I wonder what would happen if I went into the BBW forum and wrote, "BBWs are overrated. Try regular girls. The relationships are tangible and less weird."


----------



## bigmac (Feb 21, 2016)

fuelingfire said:


> I wonder what would happen if I went into the BBW forum and wrote, "BBWs are overrated. Try regular girls. The relationships are tangible and less weird."



Have to admit the BBW/FA community can be a bit weird.


----------



## Marlayna (Feb 24, 2016)

OP: If a man doesn't take you out on dates and hold your hand, you're a sex-buddy/booty-call, and you're wasting your love fantasies on a man who will never return your feelings. It's not a size matter, women of all shapes and sizes get used.


----------



## Yakatori (Feb 25, 2016)

There's really no such thing as a (purely) physical relationship. That whole idea is basically a rationalization or _cop-out_. A quick & dirty way to bypass social mores, expectations, that we're mostly projecting onto ourselves, through said relationships.

Otherwise, just as sexuality easily spills into what're supposed to be mostly platonic relationships, so-too does personality and values and real emotional investment and sentimentality inevitably creep into what were originally more superficial ties.

So, what's important is not so much what anyone _feels_, per se, or can truthfully deny feeling. But how they act. What they do. How they treat you.

Of which you are necessarily 50% of that relationship as well. And so, therefore, really have to take some ownership of it as well.


----------



## bigmac (Feb 25, 2016)

happily_married said:


> ...
> 
> With all that said, I think we can agree OP is better serving herself by moving on from this guy. ...



Yes, they seem to have very different expectations from the relationship.


----------



## choudhury (Feb 25, 2016)

I apologize for contributing to the drift in this thread, away from its original point, with ruminations on fetishism.

In terms of the original issue: based on what FatBarbieDoll writes, it seems painfully clear that this guy is _exploiting_ her purely for sex. Whether that is a result of his repressing his FA-ness, or of his being emotionally retarded in general, is impossible to say from this distance, although it might well be the former, or both. 

What I find harder to understand - again, based purely on the OP - is her declarations of undying love for this man: a man who only sees her three times a year and from the sound of it just blasts in, gets his rocks off, and leaves. 

I don't mean to be impertinent here. But it really does seem bewildering. 

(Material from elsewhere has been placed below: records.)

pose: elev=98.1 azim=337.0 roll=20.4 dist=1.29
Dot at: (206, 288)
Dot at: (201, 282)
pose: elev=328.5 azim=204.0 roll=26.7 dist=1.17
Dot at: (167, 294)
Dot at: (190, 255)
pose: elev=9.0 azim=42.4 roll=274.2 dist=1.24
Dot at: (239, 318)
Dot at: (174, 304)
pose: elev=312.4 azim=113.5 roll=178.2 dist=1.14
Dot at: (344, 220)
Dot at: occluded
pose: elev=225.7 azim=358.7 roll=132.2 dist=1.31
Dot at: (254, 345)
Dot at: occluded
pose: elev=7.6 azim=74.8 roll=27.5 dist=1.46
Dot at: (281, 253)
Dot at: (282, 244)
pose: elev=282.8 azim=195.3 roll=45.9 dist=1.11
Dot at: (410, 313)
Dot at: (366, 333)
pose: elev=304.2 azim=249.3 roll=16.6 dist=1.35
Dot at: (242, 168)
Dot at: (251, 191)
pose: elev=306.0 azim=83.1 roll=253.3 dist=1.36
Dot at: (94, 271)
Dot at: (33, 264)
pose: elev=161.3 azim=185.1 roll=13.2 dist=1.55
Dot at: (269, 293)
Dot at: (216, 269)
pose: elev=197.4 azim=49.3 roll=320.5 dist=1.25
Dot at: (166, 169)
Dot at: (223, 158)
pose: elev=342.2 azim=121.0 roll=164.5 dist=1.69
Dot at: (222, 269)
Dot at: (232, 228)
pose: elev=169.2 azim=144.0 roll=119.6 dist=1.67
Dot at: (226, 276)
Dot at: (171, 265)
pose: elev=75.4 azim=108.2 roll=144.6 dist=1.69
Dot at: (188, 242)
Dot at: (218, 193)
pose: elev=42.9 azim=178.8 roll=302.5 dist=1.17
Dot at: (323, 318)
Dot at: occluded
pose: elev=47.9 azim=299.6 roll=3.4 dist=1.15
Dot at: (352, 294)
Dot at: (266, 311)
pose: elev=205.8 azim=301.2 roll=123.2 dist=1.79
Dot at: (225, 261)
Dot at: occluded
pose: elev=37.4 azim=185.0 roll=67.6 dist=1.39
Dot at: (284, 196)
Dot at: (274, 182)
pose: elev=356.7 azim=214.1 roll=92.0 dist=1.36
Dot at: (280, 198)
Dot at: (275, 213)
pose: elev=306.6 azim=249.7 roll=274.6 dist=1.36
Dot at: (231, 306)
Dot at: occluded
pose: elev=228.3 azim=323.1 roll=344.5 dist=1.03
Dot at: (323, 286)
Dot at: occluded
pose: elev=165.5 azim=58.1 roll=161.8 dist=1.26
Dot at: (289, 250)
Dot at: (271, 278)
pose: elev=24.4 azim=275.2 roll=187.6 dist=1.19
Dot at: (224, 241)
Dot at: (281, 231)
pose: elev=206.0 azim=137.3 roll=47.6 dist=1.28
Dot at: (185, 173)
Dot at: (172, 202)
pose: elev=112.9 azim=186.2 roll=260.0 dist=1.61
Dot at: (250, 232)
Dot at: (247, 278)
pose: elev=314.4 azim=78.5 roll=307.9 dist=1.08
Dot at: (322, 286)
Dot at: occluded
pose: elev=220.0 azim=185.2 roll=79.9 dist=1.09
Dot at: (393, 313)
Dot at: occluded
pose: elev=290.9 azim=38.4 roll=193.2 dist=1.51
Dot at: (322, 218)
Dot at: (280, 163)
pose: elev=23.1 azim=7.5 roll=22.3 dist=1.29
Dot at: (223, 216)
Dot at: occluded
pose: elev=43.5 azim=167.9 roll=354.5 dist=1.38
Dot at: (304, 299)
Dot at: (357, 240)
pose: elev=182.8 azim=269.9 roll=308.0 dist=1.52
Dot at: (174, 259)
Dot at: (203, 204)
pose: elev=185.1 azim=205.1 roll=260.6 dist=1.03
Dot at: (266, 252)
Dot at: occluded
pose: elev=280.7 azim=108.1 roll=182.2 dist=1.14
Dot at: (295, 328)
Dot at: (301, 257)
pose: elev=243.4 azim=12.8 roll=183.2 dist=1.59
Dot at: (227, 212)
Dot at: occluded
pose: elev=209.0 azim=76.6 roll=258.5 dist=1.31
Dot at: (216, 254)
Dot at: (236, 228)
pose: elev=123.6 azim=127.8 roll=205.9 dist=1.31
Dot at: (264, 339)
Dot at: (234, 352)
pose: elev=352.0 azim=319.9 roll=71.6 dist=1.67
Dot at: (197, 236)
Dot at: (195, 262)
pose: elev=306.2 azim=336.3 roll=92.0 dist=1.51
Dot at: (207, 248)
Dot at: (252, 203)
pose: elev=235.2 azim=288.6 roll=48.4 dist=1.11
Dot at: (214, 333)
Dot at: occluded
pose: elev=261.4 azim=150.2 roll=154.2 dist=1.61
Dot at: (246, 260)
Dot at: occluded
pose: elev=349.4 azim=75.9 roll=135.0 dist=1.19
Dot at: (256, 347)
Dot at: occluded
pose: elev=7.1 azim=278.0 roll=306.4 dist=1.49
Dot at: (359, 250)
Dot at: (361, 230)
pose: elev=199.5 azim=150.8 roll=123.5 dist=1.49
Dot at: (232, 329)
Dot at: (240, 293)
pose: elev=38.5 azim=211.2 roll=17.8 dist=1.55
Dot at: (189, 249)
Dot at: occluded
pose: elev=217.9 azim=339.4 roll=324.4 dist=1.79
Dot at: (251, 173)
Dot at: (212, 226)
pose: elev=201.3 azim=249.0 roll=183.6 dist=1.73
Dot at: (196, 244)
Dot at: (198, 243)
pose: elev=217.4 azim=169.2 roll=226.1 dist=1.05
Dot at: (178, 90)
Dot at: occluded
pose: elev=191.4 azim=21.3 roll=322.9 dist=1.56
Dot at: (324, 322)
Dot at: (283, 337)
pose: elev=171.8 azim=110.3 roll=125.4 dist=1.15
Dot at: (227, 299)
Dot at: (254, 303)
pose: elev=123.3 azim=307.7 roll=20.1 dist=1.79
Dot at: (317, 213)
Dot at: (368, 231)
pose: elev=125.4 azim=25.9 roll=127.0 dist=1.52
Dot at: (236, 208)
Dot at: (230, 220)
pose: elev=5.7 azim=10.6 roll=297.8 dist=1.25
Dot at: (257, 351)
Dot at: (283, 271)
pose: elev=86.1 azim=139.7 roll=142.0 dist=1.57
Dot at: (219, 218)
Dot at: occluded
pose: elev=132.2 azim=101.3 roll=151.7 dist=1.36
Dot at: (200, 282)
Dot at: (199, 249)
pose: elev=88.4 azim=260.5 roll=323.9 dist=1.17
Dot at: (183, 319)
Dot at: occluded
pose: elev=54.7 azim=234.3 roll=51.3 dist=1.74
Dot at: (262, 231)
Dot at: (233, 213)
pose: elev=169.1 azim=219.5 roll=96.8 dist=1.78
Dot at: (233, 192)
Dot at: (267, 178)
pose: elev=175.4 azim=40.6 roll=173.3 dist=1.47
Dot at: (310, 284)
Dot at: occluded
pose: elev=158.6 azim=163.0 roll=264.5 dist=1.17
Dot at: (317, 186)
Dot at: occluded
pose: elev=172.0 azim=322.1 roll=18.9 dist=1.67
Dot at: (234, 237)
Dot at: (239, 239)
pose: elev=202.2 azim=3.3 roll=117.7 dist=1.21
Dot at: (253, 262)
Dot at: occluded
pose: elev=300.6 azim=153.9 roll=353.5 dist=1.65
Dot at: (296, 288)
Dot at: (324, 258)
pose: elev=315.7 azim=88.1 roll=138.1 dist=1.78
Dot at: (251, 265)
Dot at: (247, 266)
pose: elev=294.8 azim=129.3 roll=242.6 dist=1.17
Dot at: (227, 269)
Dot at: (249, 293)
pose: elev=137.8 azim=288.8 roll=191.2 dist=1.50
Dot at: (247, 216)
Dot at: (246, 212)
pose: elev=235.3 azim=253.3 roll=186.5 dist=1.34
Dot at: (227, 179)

Was there, once upon a time, a more sustained period of emotional intimacy? Because if not - if this was always basically a booty-call 'relationship' - it's tough to comprehend what kind of foundation this 'love' has. I'm NOT trying to deny the authenticity of the OP's emotions, but let's face it...remaining passionately in love with someone on the basis of tri-annual sex-fests may suggest some issues around low self-esteem or some other factor, such as a desire to avoid intimacy on the part of the OP as well as this Canadian male. I know this may sound like 'blaming the victim,' but surely these questions have to be asked?


----------



## bigmac (Feb 25, 2016)

choudhury said:


> ...
> 
> What I find harder to understand - again, based purely on the OP - is her declarations of undying love for this man: a man who only sees her three times a year and from the sound of it just blasts in, gets his rocks off, and leaves.
> 
> ...



Really good sex can really mess with your brain.


----------



## Green Eyed Fairy (Feb 25, 2016)

Yakatori said:


> Probably nothing. Because most of the women who used frequent that folder have moved on. Because:
> 
> It's a reaction to (_radioisotope-of_?) all of the crude, boorish,anti-social, & generally degrading behavior that's put on fat women..._for being fat_. When, of course, in reality, it's more to do with the person exhibiting it. And how we, any of us, all of us-at one point or another, have tolerated it. Been a party to it. That this folder if not the entire forum and fat community writ large at some level represents. For them. Or anyone. At one point or another.
> 
> ...



I just fell madly in e-love with you Sir :wubu:



Xyantha Reborn said:


> Good points Tad.
> 
> I think one of the reasons F/FAs have become emotionally sensitive about it is the same reason why heavier people have.
> 
> ...



Bingo


----------



## FatBarbieDoll (Feb 26, 2016)

choudhury said:


> I apologize for contributing to the drift in this thread, away from its original point, with ruminations on fetishism.
> 
> In terms of the original issue: based on what FatBarbieDoll writes, it seems painfully clear that this guy is _exploiting_ her purely for sex. Whether that is a result of his repressing his FA-ness, or of his being emotionally retarded in general, is impossible to say from this distance, although it might well be the former, or both.
> 
> ...



I actually haven't seen him in person since November of 2014 and have not talked to him since last February. 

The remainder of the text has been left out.